This cryptographic tool aids secure authentication and ensures data message integrity across digital channels — here’s what to know about what a hash function is and how it works
What’s four letters and is both a tasty breakfast item as well as a plant with pointy leaves? If you guessed “hash,” then you’re right! But hash has another meaning as well that relates to cryptography, and that’s what we’re going to discuss here.
A hash function is a serious mathematical process that holds a critical role in public key cryptography. Why? Because it’s what helps you to:
- Securely store passwords in a database,
- Ensure data integrity (in a lot of different applications) by indicating when data has been altered,
- Make secure authentication possible, and
- Organize content and files in a way that increases efficiency.
You can find hash functions in use just about everywhere — from signing the software applications you use on your phone to securing the website connections you use to transmit sensitive information online. But what is a hash function in cryptography? What does it do exactly to help you protect your business’s data? And how does hashing work?

▸ **Set of tasks**:
• 1. Answer these questions about the hash function article:
(a) What four-letter word answers the opening riddle?
(b) In what kind of cryptography does a hash function hold a critical role?
(c) What two examples show where hash functions are in use?
• 2. Please list every purpose the hash function article says a hash function helps you achieve.
• 3. Carry on writing the hash function article from its final sentence.

Items listed in a dataset:
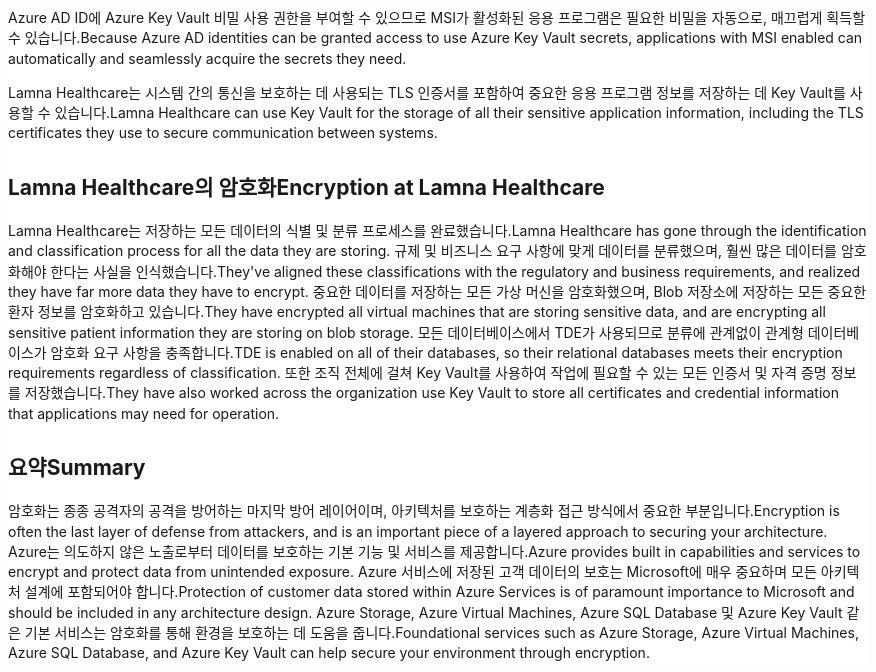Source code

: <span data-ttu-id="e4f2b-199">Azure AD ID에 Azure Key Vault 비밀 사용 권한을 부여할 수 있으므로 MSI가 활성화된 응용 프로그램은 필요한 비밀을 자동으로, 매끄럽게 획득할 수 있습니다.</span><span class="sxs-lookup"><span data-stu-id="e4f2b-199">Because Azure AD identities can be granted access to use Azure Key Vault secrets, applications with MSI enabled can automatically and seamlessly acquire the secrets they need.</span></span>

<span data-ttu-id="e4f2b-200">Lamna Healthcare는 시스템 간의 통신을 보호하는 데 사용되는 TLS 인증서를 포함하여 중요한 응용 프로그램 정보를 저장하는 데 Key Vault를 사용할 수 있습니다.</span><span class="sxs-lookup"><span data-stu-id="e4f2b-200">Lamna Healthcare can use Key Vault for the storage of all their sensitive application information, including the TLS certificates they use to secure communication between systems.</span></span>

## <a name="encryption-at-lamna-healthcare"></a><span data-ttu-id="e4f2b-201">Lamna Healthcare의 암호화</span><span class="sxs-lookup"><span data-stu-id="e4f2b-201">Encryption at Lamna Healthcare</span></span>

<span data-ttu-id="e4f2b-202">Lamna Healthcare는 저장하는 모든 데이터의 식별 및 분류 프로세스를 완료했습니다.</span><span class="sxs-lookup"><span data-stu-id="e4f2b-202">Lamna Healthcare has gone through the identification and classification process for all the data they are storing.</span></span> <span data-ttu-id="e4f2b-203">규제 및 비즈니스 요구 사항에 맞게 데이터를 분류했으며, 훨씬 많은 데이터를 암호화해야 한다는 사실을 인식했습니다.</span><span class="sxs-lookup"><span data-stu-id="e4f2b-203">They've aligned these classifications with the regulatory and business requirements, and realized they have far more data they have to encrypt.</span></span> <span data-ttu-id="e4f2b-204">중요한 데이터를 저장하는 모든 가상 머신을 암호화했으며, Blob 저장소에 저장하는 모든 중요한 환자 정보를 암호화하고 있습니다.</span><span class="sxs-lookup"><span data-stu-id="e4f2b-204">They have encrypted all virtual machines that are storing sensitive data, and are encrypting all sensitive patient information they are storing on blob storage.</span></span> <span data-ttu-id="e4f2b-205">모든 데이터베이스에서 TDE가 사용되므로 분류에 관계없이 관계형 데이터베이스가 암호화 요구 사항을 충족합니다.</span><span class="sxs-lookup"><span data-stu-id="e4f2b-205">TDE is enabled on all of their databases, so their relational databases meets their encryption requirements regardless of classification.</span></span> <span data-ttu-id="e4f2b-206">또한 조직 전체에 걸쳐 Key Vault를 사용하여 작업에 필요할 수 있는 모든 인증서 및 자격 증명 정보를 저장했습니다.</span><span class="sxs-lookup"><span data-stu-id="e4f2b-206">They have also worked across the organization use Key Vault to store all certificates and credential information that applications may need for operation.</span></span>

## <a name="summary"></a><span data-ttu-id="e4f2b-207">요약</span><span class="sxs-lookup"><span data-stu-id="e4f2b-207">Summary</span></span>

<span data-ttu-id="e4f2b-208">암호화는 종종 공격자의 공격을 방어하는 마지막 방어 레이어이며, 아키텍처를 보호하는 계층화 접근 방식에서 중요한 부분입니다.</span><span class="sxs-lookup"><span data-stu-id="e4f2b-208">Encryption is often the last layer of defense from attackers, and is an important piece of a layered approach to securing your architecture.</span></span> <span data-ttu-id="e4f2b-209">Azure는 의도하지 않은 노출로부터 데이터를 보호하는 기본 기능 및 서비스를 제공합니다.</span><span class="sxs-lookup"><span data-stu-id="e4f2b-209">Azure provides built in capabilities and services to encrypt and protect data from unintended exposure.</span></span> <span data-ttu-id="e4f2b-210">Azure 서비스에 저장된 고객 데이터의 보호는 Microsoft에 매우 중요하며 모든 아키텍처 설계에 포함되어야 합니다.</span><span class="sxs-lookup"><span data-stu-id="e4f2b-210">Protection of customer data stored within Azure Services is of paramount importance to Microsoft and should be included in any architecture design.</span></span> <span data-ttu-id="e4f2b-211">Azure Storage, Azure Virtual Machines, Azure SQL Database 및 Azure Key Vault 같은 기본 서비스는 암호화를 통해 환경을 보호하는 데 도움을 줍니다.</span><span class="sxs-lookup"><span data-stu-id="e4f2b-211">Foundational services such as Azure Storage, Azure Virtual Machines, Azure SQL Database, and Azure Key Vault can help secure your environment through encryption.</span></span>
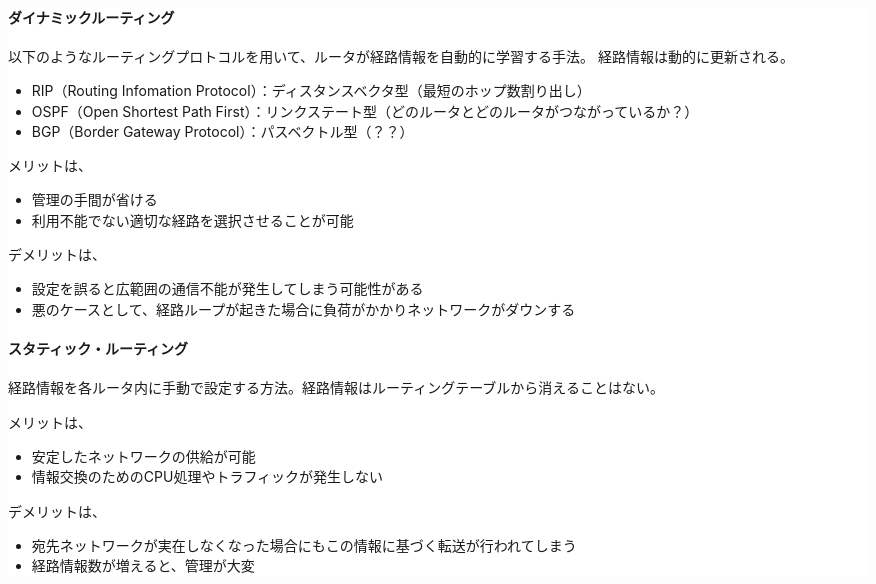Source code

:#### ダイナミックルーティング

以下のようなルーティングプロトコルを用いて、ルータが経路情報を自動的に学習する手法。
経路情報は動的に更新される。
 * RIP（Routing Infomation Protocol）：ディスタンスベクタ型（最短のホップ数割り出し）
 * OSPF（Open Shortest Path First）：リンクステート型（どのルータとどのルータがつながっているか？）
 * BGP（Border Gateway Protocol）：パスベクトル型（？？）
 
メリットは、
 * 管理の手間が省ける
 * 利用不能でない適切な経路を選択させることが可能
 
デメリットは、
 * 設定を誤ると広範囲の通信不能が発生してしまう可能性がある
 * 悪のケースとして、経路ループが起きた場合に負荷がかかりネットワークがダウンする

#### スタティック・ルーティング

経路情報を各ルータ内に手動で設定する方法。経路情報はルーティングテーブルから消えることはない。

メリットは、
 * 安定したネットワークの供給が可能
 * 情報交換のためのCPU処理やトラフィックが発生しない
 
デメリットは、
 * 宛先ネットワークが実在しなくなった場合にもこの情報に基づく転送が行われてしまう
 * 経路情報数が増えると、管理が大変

▸ **Results**:
• 1.
(a) Hash.
(b) Public key cryptography.
(c) Signing the software applications you use on your phone, and securing the website connections you use to transmit sensitive information online.

• 2.
- Securely store passwords in a database
- Ensure data integrity by indicating when data has been altered
- Make secure authentication possible
- Organize content and files in a way that increases efficiency

• 3.
Let’s hash it out.
What Is a Hash Function?
A term like “hash function” can mean several things to different people depending on the context. For hash functions in cryptography, the definition is a bit more straightforward. A hash function is a unique identifier for any given piece of content. It’s also a process that takes plaintext data of any size and converts it into a unique ciphertext of a specific length.
The first part of the definition tells you that no two pieces of content will have the same hash digest, and if the content changes, the hash digest changes as well. Basically, hashing is a way to ensure that any data you send reaches your recipient in the same condition that it left you, completely intact and unaltered.
But, wait, doesn’t that sound a lot like encryption? Sure, they’re similar, but encryption and hashing are not the same thing. They’re two separate cryptographic functions that aid in facilitating secure, legitimate communications. So, if you hear someone talking about “decrypting” a hash value, then you know they don’t know what they’re talking about because, well, hashes aren’t encrypted in the first place.
We’ll speak more to the difference between these two processes a little later. But for now, let’s stick with the topic of hashing. So, what does hashing look like?
A simple illustration of what a hash function does by taking a plaintext data input and using a mathematical algorithm to generate an unreadable output.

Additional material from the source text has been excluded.